Republicans currently have a slim majority within the House after the 2022 midterms, largely due to victories in blue states like Recent York, where the GOP flipped 4 House seats.
All of those flipped Recent York seats are 2024 targets of the campaign arm for House Democrats, the Democratic Congressional Campaign Committee. The Democratic rival House Majority PAC has said they’re investing $45 million in Recent York and $35 million in California.
There are currently six Republicans who represent Biden-won districts in Recent York, and one other five in California. To carry these seats in deep blue states would require that groups like CLF buy airtime for ads in among the costliest media markets within the country, Conston notes.

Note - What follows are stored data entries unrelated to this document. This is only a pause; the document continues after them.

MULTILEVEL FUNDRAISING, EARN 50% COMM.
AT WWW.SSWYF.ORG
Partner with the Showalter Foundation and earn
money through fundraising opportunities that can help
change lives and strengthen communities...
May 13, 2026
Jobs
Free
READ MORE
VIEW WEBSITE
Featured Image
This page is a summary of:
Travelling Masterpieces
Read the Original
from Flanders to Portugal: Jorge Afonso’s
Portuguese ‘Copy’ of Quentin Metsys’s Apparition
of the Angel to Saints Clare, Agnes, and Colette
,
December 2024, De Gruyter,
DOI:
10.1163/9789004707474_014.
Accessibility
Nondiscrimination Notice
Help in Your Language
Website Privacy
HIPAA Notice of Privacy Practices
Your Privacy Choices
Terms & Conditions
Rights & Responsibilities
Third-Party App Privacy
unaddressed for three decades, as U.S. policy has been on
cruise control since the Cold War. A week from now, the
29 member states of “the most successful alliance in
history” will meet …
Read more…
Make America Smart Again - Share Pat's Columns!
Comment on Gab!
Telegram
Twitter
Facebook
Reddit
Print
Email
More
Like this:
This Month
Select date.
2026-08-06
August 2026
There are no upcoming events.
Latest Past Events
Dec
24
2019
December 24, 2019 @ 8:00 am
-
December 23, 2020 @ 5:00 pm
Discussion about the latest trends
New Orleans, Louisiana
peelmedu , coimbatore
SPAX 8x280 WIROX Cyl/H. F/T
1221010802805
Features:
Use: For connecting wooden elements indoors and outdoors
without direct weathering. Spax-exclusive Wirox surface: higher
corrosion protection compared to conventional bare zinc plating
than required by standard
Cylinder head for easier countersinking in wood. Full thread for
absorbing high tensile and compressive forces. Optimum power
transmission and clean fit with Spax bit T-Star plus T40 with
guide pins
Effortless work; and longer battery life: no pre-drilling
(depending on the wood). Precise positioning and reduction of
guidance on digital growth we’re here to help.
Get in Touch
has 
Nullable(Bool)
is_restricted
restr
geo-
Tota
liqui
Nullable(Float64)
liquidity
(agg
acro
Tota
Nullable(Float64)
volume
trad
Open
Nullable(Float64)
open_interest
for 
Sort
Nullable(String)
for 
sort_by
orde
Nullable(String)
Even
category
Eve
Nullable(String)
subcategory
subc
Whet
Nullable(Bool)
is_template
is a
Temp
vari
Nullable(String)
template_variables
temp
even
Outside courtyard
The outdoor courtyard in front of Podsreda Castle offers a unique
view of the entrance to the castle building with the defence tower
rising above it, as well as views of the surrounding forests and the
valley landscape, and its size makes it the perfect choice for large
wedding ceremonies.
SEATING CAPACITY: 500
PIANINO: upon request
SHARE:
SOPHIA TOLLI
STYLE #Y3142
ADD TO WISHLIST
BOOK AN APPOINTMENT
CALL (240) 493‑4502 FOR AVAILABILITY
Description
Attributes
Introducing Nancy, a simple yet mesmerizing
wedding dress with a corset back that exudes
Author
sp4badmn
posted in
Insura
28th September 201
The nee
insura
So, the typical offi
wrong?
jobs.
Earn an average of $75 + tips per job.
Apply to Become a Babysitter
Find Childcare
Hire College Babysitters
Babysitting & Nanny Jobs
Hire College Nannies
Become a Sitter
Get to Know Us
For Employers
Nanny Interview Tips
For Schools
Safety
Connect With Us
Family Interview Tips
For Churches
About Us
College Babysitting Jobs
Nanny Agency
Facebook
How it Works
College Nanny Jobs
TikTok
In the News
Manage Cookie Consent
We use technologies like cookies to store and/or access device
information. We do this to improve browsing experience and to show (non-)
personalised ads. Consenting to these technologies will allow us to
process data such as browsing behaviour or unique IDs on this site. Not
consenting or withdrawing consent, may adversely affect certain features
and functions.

The Cook Political Report’s list of toss-up House seats — essentially the most competitive seats within the country — currently includes 13 Republican seats, 4 of them in Recent York and three in California.
Democrats, against this, hold 10 toss up seats, but none of them are in traditional Republican strongholds.
The Congressional Leadership Fund spokeswoman explained that the PAC’s planned efforts in blue states are going beyond Recent York and California, including targeting districts in Recent Jersey, Washington and Oregon.
The memo comes after the Congressional Leadership Fund raised over $19 million in the primary half of the 12 months and are going into the latter half of 2023 with around $17 million readily available, in accordance with federal election filings. The group raised over $260 million throughout the 2022 election cycle, in accordance with the records.
Top donors to this point this 12 months were Timothy Mellon, who gave $5 million, and Craig Duchossois, who contributed greater than $2 million, in accordance with the PAC’s disclosures.
Ozzie Palomo, a co-founder of lobbying firm Chartwell Strategy Group and a Republican fundraiser, told CNBC that competing in blue states may very well be key to maintaining and possibly expanding the GOP’s control over the House.
“With such a narrow majority, it’s vital that the map is expanded, and Republicans not only save seats in blue states but have a look at opportunities so as to add seats,” Palomo told CNBC.
The CLF memo also hints which specific districts the committee and House Republicans think they’ve the most effective probability at success.
Conston’s memo says the super PAC believes the party has a “serious pickup opportunities,” as an example, within the seats held by Reps. Elissa Slotkin, D-Mich., Susan Wild, D-Pa. and Matt Cartwright, D-Pa. Slotkin is currently running to interchange retiring Sen. Debbie Stabenow, D-Mich.